Personal information
- Full name: John Tabone
- National team: Malta
- Born: 4 May 1980 (age 46)
- Height: 1.74 m (5 ft 9 in)
- Weight: 65 kg (143 lb)

Sport
- Sport: Swimming
- Strokes: Individual medley

= John Tabone =

Maltese swimmer

John Tabone (born 4 May 1980) is a Maltese former swimmer, who held 12 out of 17 national records and over 40 age group records
specialized in the individual medley events. Tabone qualified only for the men's 400 m individual medley at the 2000 Summer Olympics in Sydney by receiving a Universality place from FINA, in an entry time of 5:00.00. He challenged four other swimmers in heat one, including Hong Kong's Alex Fong, who turned into one of his country's popular singers, and Tunisia's 16-year-old Oussama Mellouli, who later became an Olympic champion in long-distance freestyle (2008) and open water (2012).

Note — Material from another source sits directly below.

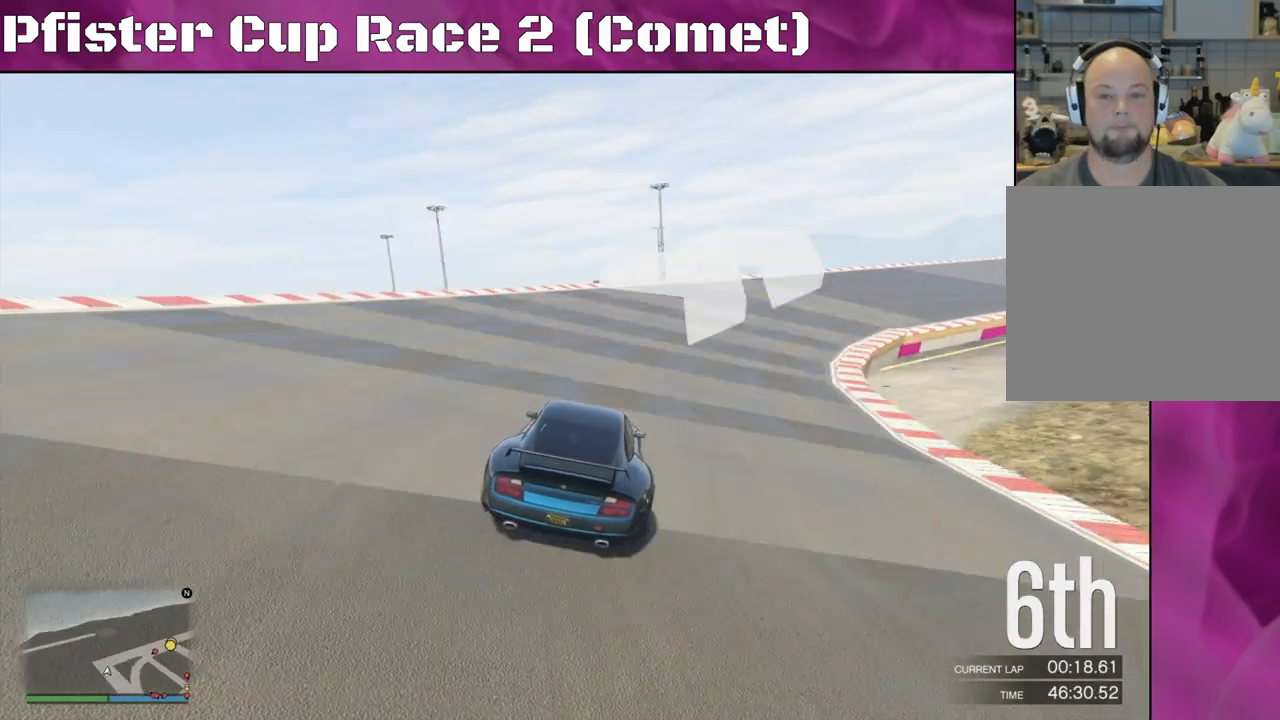
{"buttons": ["R2"], "left_stick": "right", "right_stick": "center", "events": [[33, "left_stick", "right"], [200, "left_stick", "center"], [267, "left_stick", "right"]]}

He rounded out a small field to place 45th in a time of 4:53.12, way off the time he had obtained in the Commonwealth Games that were held in Malaysia in 1998 of 4.48.36. He had made it to the B final and placed 15th overall in that event.Tabone failed to reach the top 8 final, as he placed forty-fifth overall in the prelims.

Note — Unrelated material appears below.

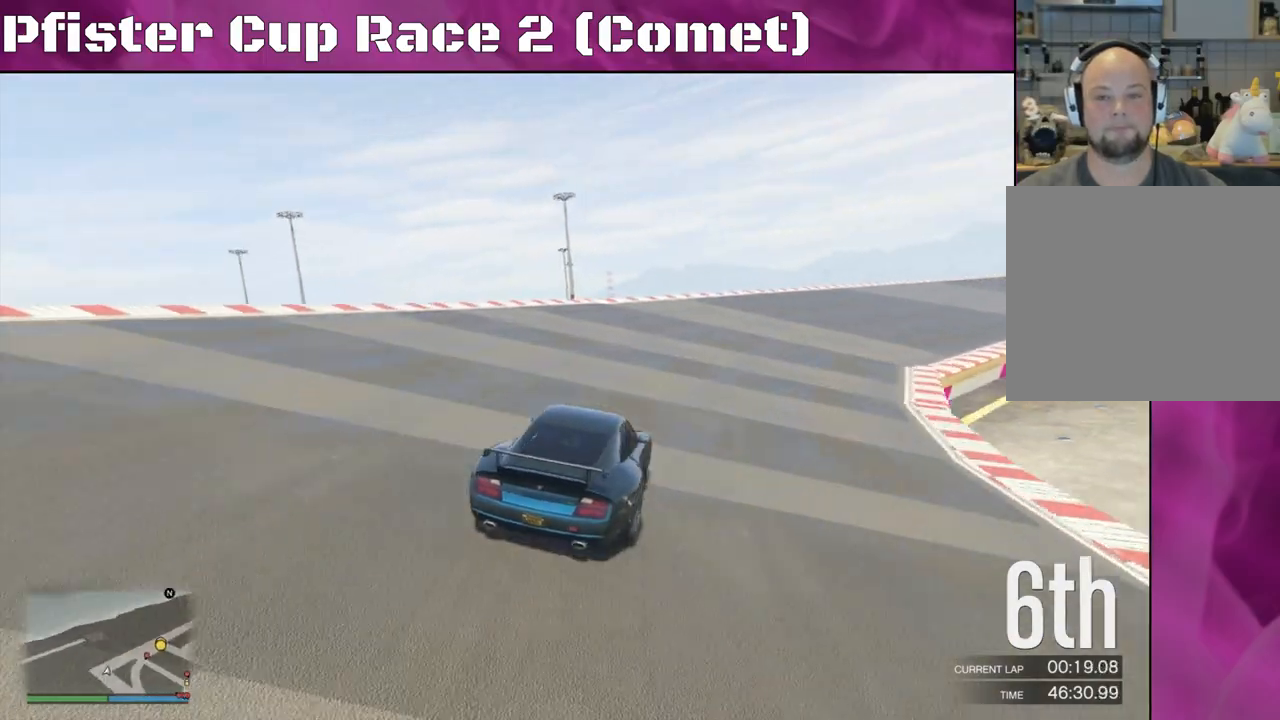
{"buttons": ["R2"], "left_stick": "right", "right_stick": "center", "events": [[167, "left_stick", "center"], [433, "left_stick", "right"]]}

John Tabone also known as Jon Jon was also Malta swimmer of the year 6 times.

In 1995, he was the first Maltese in history to be given an I.O.C Swimming Scholarship In Jacksonvile Florida at Bolles School.

John took part in the 2018 European Masters championships that were held in Slovenia. After an absence of 18 years from the sport of Swimming he took part in the 50m Butterfly and at the age of 38 he clocked 28.74 coming 6th overall in the 1980 category in Europe and 16th out of 52 participants in the 35-39 age group.

During The Masters European championships held in Rome age group 40 - 44, John managed to swim the 50m Butterfly and 50m Breastroke in 27.89 and 32.32 respectively. He placed in the top 11th out of 46 in the fly and 10th out of 40 in the breast. Also note mentioning he placed 3rd and 2nd in the 1980 age group both of which are National Masters records.

In 2026 John broke 2 National Masters records in the age group 45–49 years old. He swam the 50m Butterfly in 29.05 and the 50m Breastroke in 32.93. At the European Masters Championships John took part in 2 events. He broke the National Masters record in both the 50m Breastroke and 50m Butterfly. He swam the 50m Breastroke in 32.29 and placed 6th out of 30 and 10th out of 34 in the 50m Butterfly in a time of 28.83.

He is Sliema ASC's Swimming Masters coach following in the footsteps of his late Grandfather Frankie Tabone and his Father John Tabone SNr.